Weiraer Metallbaufirma feiert 30-Jähriges

Weira.  Die Oberland Metallbau und Bauschlosserei GmbH mit Sitz in Weira feiert in diesem Jahr ihr 30-jähriges Bestehen.

Steffen (links) und Alexander Franz vor einer neuen Maschine, mit der Bauelemente für Fenster und Türen zugeschnitten werden können. Diese ist seit Juni dieses Jahres in Betrieb.  

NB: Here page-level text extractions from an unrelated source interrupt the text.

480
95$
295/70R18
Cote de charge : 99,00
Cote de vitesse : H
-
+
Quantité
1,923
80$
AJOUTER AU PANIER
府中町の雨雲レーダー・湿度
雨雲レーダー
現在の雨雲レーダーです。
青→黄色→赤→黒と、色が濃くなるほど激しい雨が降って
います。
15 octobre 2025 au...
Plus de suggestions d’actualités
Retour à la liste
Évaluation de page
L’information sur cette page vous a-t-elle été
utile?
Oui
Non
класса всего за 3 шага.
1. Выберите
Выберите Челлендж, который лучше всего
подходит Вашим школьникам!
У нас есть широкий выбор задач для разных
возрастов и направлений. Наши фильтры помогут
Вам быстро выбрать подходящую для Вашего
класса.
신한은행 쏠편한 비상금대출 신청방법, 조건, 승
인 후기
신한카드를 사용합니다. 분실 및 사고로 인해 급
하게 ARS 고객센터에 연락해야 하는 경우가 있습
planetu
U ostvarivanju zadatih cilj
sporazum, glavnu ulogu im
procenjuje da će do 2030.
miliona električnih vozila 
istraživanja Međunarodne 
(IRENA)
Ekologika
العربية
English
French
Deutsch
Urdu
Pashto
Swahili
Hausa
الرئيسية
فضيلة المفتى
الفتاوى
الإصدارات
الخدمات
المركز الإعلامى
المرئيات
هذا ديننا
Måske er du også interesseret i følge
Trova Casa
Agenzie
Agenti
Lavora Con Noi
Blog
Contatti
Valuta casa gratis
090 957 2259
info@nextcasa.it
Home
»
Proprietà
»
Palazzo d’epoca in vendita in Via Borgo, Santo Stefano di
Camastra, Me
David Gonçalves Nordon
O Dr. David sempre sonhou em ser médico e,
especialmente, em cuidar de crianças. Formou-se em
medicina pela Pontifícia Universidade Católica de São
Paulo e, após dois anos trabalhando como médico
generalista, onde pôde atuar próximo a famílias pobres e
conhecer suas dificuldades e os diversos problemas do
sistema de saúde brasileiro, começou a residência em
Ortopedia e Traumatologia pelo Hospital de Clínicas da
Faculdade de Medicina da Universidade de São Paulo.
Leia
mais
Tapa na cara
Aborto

Steffen (links) und Alexander Franz vor einer neuen Maschine, mit der Bauelemente für Fenster und Türen zugeschnitten werden können. Diese ist seit Juni dieses Jahres in Betrieb.  

Foto: Theresa Wahl

„Wir haben als Handwerksbetrieb angefangen, jetzt sind wir eine Firma, die mit modernen Technologien arbeitet und komplexe Gebäudelösungen anbieten kann“, fasst Steffen Franz, Geschäftsführer der Oberland Metallbau und Bauschlosserei GmbH, die Firmengeschichte zusammen. Seit mittlerweile 30 Jahren ist das Familienunternehmen, das unter anderem Metall-Glas-Fassaden vorrangig für Unternehmen und öffentliche Einrichtungen errichtet sowie Fotobleche herstellt, am Standort im Gewerbegebiet in Weira ansässig.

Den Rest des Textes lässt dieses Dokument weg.